Nell’immediato, però, succederà almeno quello che auspica Danilo Toninelli, cioè «d’ora in poi sicurezza e qualità del servizio prevarranno sulla smania di profitto»? Non è affatto detto. Perché tutte le storture che hanno determinato i problemi tra concedente e concessionario rimarranno.

Certo, una parte consistente degli eventuali dividendi di Autostrade – il 33 per cento, pari alla quota nel capitale – andranno alla Cassa depositi e prestiti che all’82,8 per cento è posseduta dal ministero del Tesoro, ma il resto va a investitori mossi dagli stessi incentivi dei Benetton. E i profitti facili, nel settore delle infrastrutture regolate, si fanno in due modi: ottenendo dal concedente garanzie sui ricavi oppure tagliando i costi (e la sicurezza costa).

Siamo sicuri che la presenza della Cdp nell’azionariato cambierà la natura di Autostrade? Quel che è sicuro è che quel po’ di frizione che si è visto dal 2018 a oggi tra concedente e concessionario sparirà.

Anche il contenzioso sull’aggiornamento del Piano economico e finanziario ora è plausibile che si risolva in fretta: perché non si tratta più di far accumulare profitti ai Benetton ma di prelevare agli automobilisti per dare allo Stato, tramite i pedaggi (ma ricordiamoci non è solo lo Stato, ci sono sempre i soci privati, e ogni redistribuzione comporta anche una dose di inefficienza che brucia risorse).
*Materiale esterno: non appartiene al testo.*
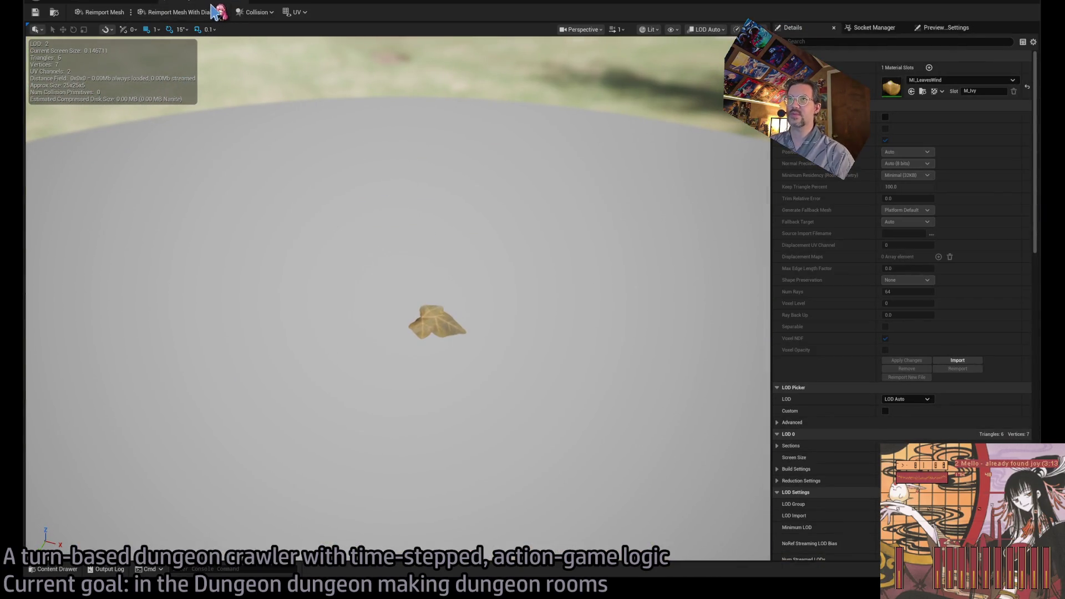
left_click(885, 117)
left_click(907, 360)
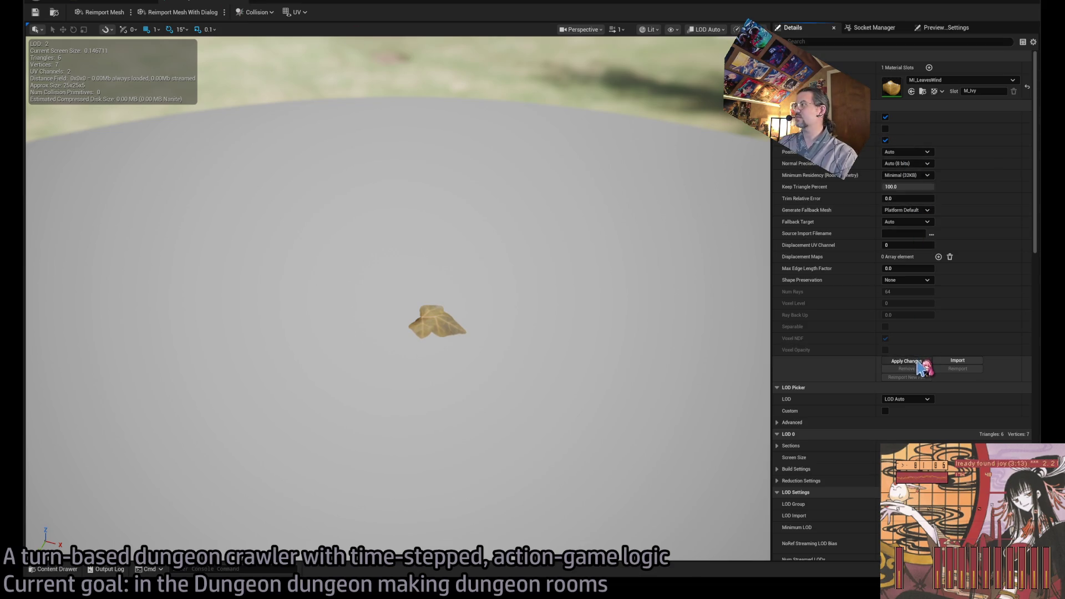
left_click(225, 4)
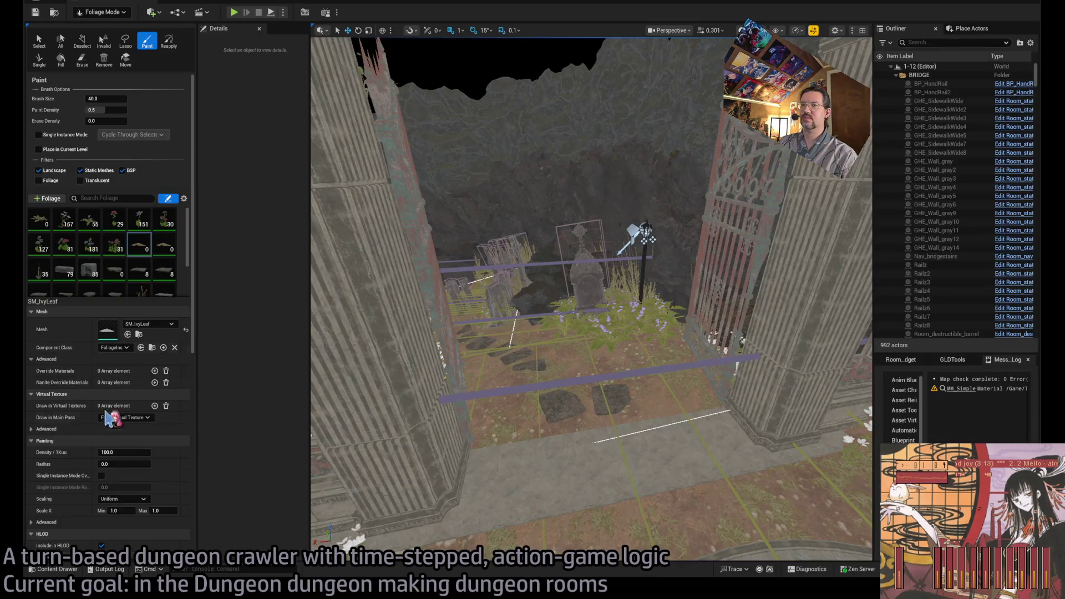
Step: Enable Nanite on SM_IvyLeafNoWind as well, then reopen the Content Drawer
left_click(166, 252)
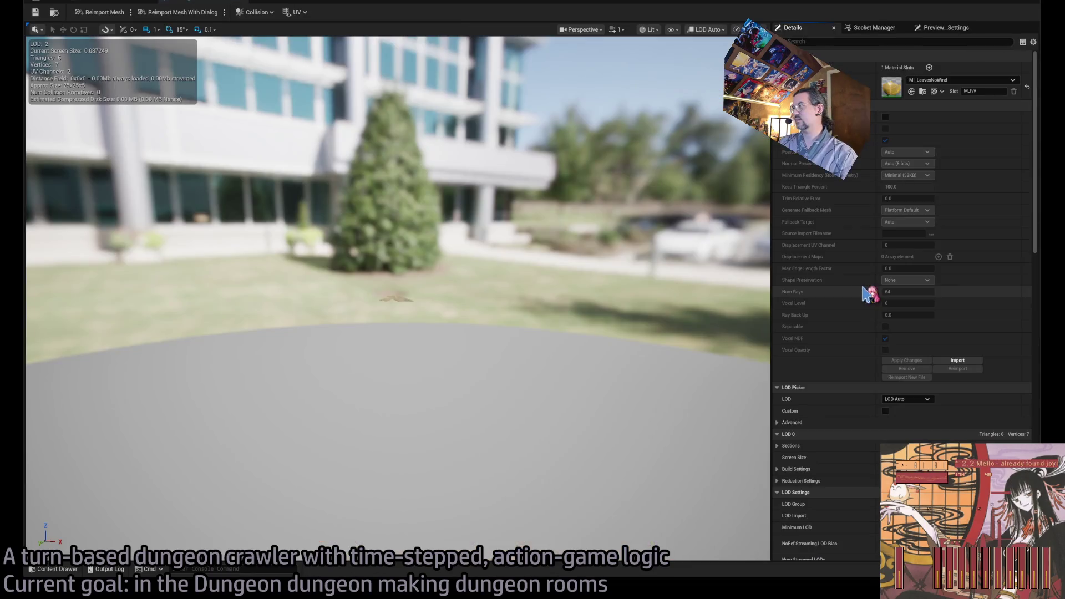
left_click(266, 3)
Come ha ricostruito il perito di parte delle vittime Paolo Rugarli – non quello di Atlantia – poi, la tragedia del ponte Morandi è iniziata con la gestione pubblica delle autostrade. I Benetton con la loro sete di dividendi avranno le loro colpe, ma la catena di omissioni, superficialità ed errori ingegneristici che ha determinato il crollo del 2018 inizia a metà degli anni Novanta, quando l’infrastruttura era saldamente in mano pubblica.

La ragione per cui, a un certo punto, lo Stato italiano ha iniziato a dare in concessione beni pubblici era la convinzione che il privato animato dal desiderio di profitto sarebbe stato incentivato all’efficienza, mentre il gestore pubblico pensava più alle implicazioni politiche della spesa (più ce n’è, meglio è in termini di voti) che ai risultati della gestione.  

Poi non è andata benissimo, ma anche – o forse soprattutto – perché invece di mettere a gara le concessioni affidandole al concorrente migliore, e revocandole se necessario, o comunque non affidandole in eternità agli stessi soggetti, ha prevalso invece la logica dell’affidabilità politica. E visto che i Benetton erano in area centrosinistra, quando il governo Prodi ha privatizzato le Autostrade nel 1999 è a loro che sono andate.

Al gestore pubblico abbiamo sostituito il sistema della concessione al pubblico al privato e ora arriviamo alla contorsione del pubblico che concede al pubblico. Speriamo che il nuovo assetto non si riveli semplicemente la somma delle caratteristiche peggiori dei due sistemi precedenti.